My eyes are swollen and red, I’m wheezing and coughing, and I would be lost without my nasal spray/ allergy eye drops/ Ventolin inhaler combo. I’m tired, knocked about, and feel in need of a good bloody sleep.
All of this because of pollen.
Humble, tiny, microscopic pollen.
As you have no doubt read, Melbourne has been through some pretty hectic weather.
On Monday evening, we experienced a rare and catastrophic chain of naturally-occuring 'weather events'. Searing 38 degree heat and extreme pollen levels sat heavy during the day, and as the afternoon headed towards evening, dark clouds moved overhead.

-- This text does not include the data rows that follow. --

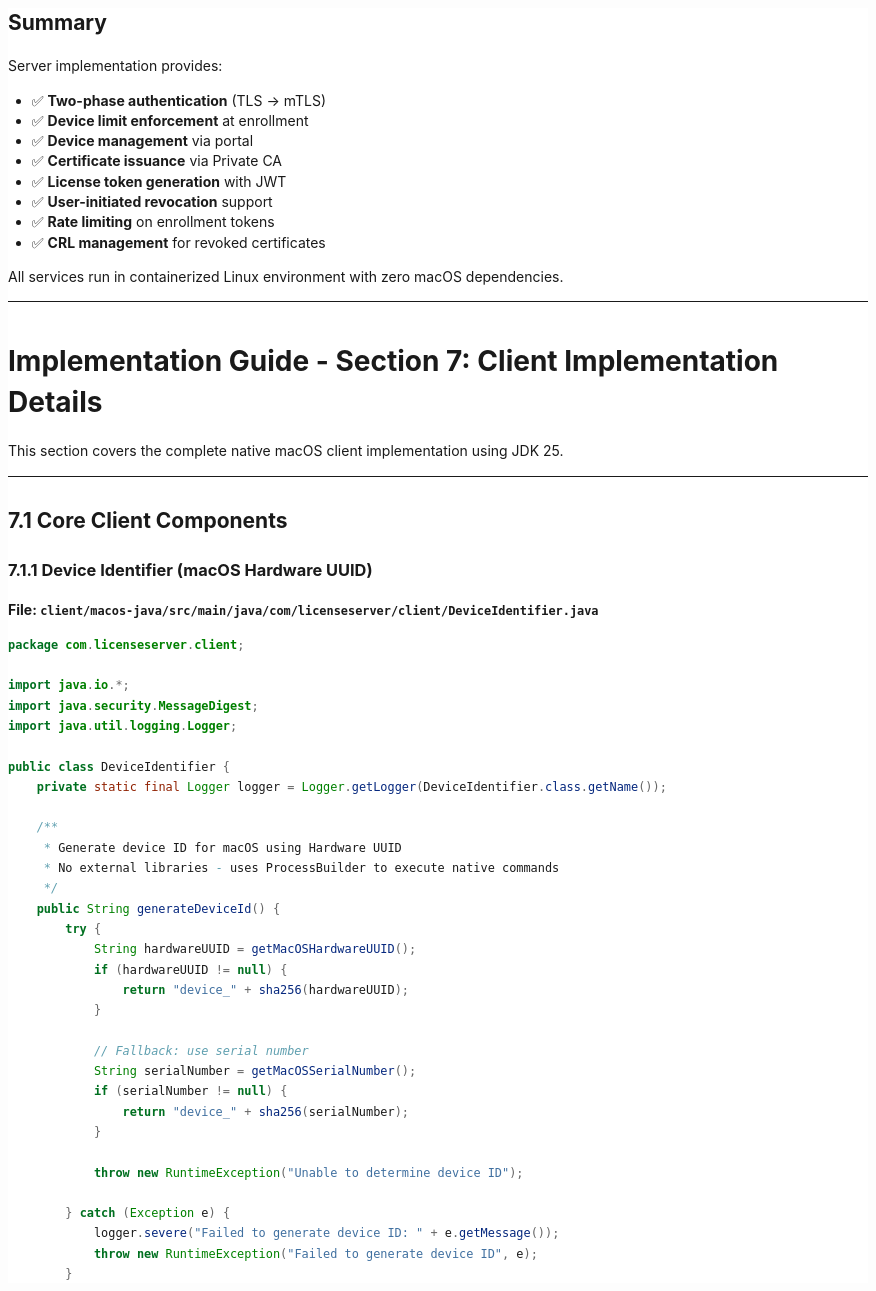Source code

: 
## Summary

Server implementation provides:

- ✅ **Two-phase authentication** (TLS → mTLS)
- ✅ **Device limit enforcement** at enrollment
- ✅ **Device management** via portal
- ✅ **Certificate issuance** via Private CA
- ✅ **License token generation** with JWT
- ✅ **User-initiated revocation** support
- ✅ **Rate limiting** on enrollment tokens
- ✅ **CRL management** for revoked certificates

All services run in containerized Linux environment with zero macOS dependencies.


---

# Implementation Guide - Section 7: Client Implementation Details

This section covers the complete native macOS client implementation using JDK 25.

---

## 7.1 Core Client Components

### 7.1.1 Device Identifier (macOS Hardware UUID)

**File: `client/macos-java/src/main/java/com/licenseserver/client/DeviceIdentifier.java`**

```java
package com.licenseserver.client;

import java.io.*;
import java.security.MessageDigest;
import java.util.logging.Logger;

public class DeviceIdentifier {
    private static final Logger logger = Logger.getLogger(DeviceIdentifier.class.getName());
    
    /**
     * Generate device ID for macOS using Hardware UUID
     * No external libraries - uses ProcessBuilder to execute native commands
     */
    public String generateDeviceId() {
        try {
            String hardwareUUID = getMacOSHardwareUUID();
            if (hardwareUUID != null) {
                return "device_" + sha256(hardwareUUID);
            }
            
            // Fallback: use serial number
            String serialNumber = getMacOSSerialNumber();
            if (serialNumber != null) {
                return "device_" + sha256(serialNumber);
            }
            
            throw new RuntimeException("Unable to determine device ID");
            
        } catch (Exception e) {
            logger.severe("Failed to generate device ID: " + e.getMessage());
            throw new RuntimeException("Failed to generate device ID", e);
        }
```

Us hayfever sufferers rejoiced at the idea of a cool change. Little did we know that the swirling storm winds were picking up the pollen and creating, essentially, a hayfever torture chamber.
As the sun set, residents across the city begun to experience tightness in the chest, wheezing, and other asthma symptoms. They're calling it, 'Thunderstorm Asthma'.
Robin Auld from Asthma Victoria spoke to the ABC, and says the condition was caused by the change in the size of pollen particles.
"What we understand is the heavy rain causes the rye grass pollen to absorb moisture and they then burst and become much smaller," he said.
"And those smaller particles can be dispersed very easily by wind over quite a distance. It's those smaller particles that can then get in through the nose, into the small bronchial tubes in the lungs and that's what causes the allergic reaction."
Normally, the rye grass pollen is much larger and gets trapped in the nose hairs, whereas on Monday they were sucked straight into the throat and lungs.